*Activity*
Copy the records word for word, from the first line down to and including the line that contains "muchos años todo lo que tenía que ver con".

START Information supplied

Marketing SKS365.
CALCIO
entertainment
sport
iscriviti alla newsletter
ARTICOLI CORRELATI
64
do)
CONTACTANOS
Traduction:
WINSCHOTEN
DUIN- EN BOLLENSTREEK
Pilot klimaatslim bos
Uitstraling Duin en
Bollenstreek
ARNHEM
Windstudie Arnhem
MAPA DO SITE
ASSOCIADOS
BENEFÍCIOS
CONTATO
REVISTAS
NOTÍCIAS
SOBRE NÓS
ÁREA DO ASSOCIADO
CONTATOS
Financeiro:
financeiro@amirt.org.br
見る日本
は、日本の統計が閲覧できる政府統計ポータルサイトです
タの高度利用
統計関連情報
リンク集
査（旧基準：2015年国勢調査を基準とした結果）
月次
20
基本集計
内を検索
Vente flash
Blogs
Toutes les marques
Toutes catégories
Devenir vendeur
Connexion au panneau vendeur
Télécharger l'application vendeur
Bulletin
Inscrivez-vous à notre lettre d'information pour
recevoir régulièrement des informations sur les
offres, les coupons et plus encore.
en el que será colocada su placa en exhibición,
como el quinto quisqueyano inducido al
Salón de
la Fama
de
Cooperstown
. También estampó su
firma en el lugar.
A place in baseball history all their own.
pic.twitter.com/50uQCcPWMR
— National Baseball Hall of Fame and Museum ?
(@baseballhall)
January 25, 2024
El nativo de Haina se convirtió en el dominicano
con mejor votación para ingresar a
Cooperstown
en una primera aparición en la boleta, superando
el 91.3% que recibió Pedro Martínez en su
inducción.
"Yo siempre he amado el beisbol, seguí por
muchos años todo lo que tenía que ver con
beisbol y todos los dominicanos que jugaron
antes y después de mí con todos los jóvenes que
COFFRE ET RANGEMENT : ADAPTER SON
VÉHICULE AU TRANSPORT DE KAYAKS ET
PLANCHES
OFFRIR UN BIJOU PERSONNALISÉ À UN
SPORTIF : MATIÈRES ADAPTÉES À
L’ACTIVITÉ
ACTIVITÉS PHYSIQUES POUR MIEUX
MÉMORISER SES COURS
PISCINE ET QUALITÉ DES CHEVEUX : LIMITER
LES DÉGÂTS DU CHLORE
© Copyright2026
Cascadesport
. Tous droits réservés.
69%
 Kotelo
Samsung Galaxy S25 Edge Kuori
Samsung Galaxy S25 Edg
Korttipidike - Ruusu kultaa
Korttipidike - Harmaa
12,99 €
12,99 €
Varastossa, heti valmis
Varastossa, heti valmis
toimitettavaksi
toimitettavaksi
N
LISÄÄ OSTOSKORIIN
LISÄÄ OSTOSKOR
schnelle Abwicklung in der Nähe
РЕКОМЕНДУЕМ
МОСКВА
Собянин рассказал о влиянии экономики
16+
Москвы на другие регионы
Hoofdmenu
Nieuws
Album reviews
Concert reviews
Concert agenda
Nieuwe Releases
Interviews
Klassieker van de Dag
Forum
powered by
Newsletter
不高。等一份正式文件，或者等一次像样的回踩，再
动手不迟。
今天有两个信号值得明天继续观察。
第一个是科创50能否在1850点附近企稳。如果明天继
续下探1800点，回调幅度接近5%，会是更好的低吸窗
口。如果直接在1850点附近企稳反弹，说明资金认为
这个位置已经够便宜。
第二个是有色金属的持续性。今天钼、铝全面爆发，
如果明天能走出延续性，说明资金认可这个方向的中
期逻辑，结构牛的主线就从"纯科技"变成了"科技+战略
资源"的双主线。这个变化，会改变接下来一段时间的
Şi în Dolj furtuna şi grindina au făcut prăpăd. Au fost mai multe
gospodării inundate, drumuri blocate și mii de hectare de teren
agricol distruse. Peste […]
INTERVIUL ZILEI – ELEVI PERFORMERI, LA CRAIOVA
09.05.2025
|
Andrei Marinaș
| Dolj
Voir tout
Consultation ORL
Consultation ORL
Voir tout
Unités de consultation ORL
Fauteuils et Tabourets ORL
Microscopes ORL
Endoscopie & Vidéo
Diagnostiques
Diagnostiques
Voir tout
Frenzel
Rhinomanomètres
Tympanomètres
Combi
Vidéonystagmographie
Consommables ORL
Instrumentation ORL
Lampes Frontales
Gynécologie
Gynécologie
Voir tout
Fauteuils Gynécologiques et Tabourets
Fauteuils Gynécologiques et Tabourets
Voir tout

END Information supplied

*Answer space*
Marketing SKS365.
CALCIO
entertainment
sport
iscriviti alla newsletter
ARTICOLI CORRELATI
64
do)
CONTACTANOS
Traduction:
WINSCHOTEN
DUIN- EN BOLLENSTREEK
Pilot klimaatslim bos
Uitstraling Duin en
Bollenstreek
ARNHEM
Windstudie Arnhem
MAPA DO SITE
ASSOCIADOS
BENEFÍCIOS
CONTATO
REVISTAS
NOTÍCIAS
SOBRE NÓS
ÁREA DO ASSOCIADO
CONTATOS
Financeiro:
financeiro@amirt.org.br
見る日本
は、日本の統計が閲覧できる政府統計ポータルサイトです
タの高度利用
統計関連情報
リンク集
査（旧基準：2015年国勢調査を基準とした結果）
月次
20
基本集計
内を検索
Vente flash
Blogs
Toutes les marques
Toutes catégories
Devenir vendeur
Connexion au panneau vendeur
Télécharger l'application vendeur
Bulletin
Inscrivez-vous à notre lettre d'information pour
recevoir régulièrement des informations sur les
offres, les coupons et plus encore.
en el que será colocada su placa en exhibición,
como el quinto quisqueyano inducido al
Salón de
la Fama
de
Cooperstown
. También estampó su
firma en el lugar.
A place in baseball history all their own.
pic.twitter.com/50uQCcPWMR
— National Baseball Hall of Fame and Museum ?
(@baseballhall)
January 25, 2024
El nativo de Haina se convirtió en el dominicano
con mejor votación para ingresar a
Cooperstown
en una primera aparición en la boleta, superando
el 91.3% que recibió Pedro Martínez en su
inducción.
"Yo siempre he amado el beisbol, seguí por
muchos años todo lo que tenía que ver con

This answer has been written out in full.